The term-limited conservative GOP governor told legislators during his eighth and final annual State of the State address that he is not proposing a tax increase to pay for the phased-in, $600 million increase in education funding. He is expected to divulge the details Wednesday when his administration releases budget recommendations.

Top Republican legislators were frustrated and skeptical that the state will be able to sustain such spending without either tax increases or deep cuts in other parts of the budget within a few years. Senate President Susan Wagle, a Wichita conservative, derided the result as a “feel-good political budget that doesn’t balance.”

Senate Majority Leader Jim Denning, a Kansas City-area conservative, reacted angrily, calling Brownback’s proposal “insulting.”

“He must not have gotten the memo that we don’t print money in Kansas. We live within our means,” Denning said.

Brownback and his aides had not expected him to be giving this year’s address because President Donald Trump nominated him to serve as U.S. ambassador-at-large for international religious freedom in July. They had anticipated the U.S. Senate confirming the appointment in the fall, triggering Brownback’s resignation and elevating Lt. Gov. Jeff Colyer to governor.

But the Senate failed to vote on Brownback’s nomination by the end of last year, requiring Trump to nominate him again. The delay has created an awkward transition.

Parts of Brownback’s speech had a valedictory tone, with him discussing people he’d met during his political career and outlining broad “dreams for our state.”

“Kansas is a dreamer’s paradise,” he said.

But legislators were most keenly interested in what he would say about school funding.

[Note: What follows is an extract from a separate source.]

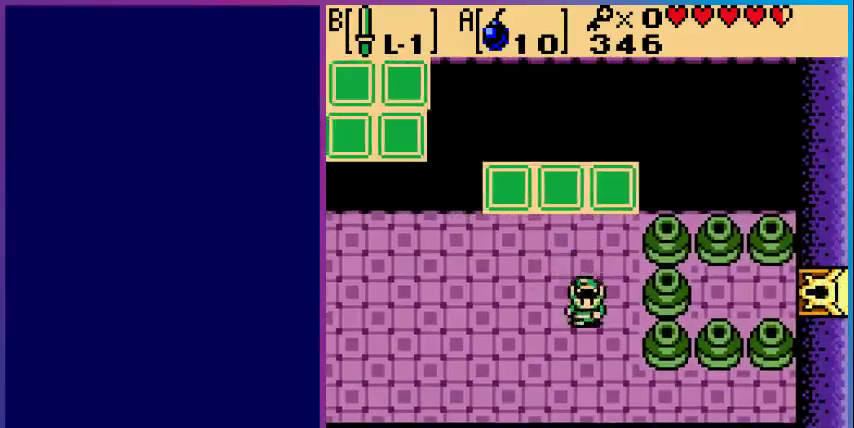
{"buttons": ["DPAD_RIGHT"], "events": [[333, "DPAD_DOWN", "up"], [333, "DPAD_RIGHT", "down"]]}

The Kansas Supreme Court ruled in October that the state’s total aid of about $4.3 billion a year to its 286 school districts isn’t sufficient to meet a duty under the state constitution to provide a suitable education for every child. The court mandated more spending even though lawmakers last year phased in a $293 million increase over two years.

The Supreme Court didn’t set a specific spending target but hinted in its decision that spending must rise by as much as $650 million a year. It told lawmakers that a new school funding law must be in place before July.

The court also expressed a growing impatience with delays in boosting spending, and lawmakers already have debated whether it would accept an increase phased in over multiple years.

Bipartisan majorities raised income taxes last year by roughly $600 million a year to help balance the budget while providing extra money for schools. Top GOP leaders see no appetite for raising taxes again - or making deep cuts elsewhere in the budget to shift money to schools.

But the state’s tax collections have exceeded expectations each of the past seven months, and after his speech, Brownback pointed to that growth as a possible source of money for schools.

He also said, “You’re going to have to make very tight things happen in a lot of other places.”

Top Republicans believe the state would also have to short its annual contributions to pensions for teachers and government workers - something it has done in the past to help muddle through its budget problems.

“I don’t see how it works,” said House Majority Leader Don Hineman, a moderate Republican from western Kansas.

Brownback also had his speech interrupted twice by a heckler in a Kansas House gallery. The bearded man was escorted out after the second time when he shouted, “What about the slavery in our prisons?” in response to Brownback’s remarks about the state’s anti-slavery past and a call to fight human trafficking.

The governor has seen his popularity wane because of the budget woes that followed aggressive personal income tax cuts he championed in 2012 and 2013 as a potential economic stimulus. He was narrowly re-elected in 2014, but voters turned on his legislative allies in 2016, and the tax increase last year rolled back most of the tax cuts he’d promoted.

In a response prepared before the speech, House Minority Leader Jim Ward, of Wichita, who is running for governor, called 2018 “the year that we move past Brownback and his failed experiments.”

Yet Democratic leaders were far kinder to Brownback’s school funding proposal than top Republicans. Senate Minority Leader Anthony Hensley, a Topeka Democrat, said they have to see more details but called it a “good starting point.”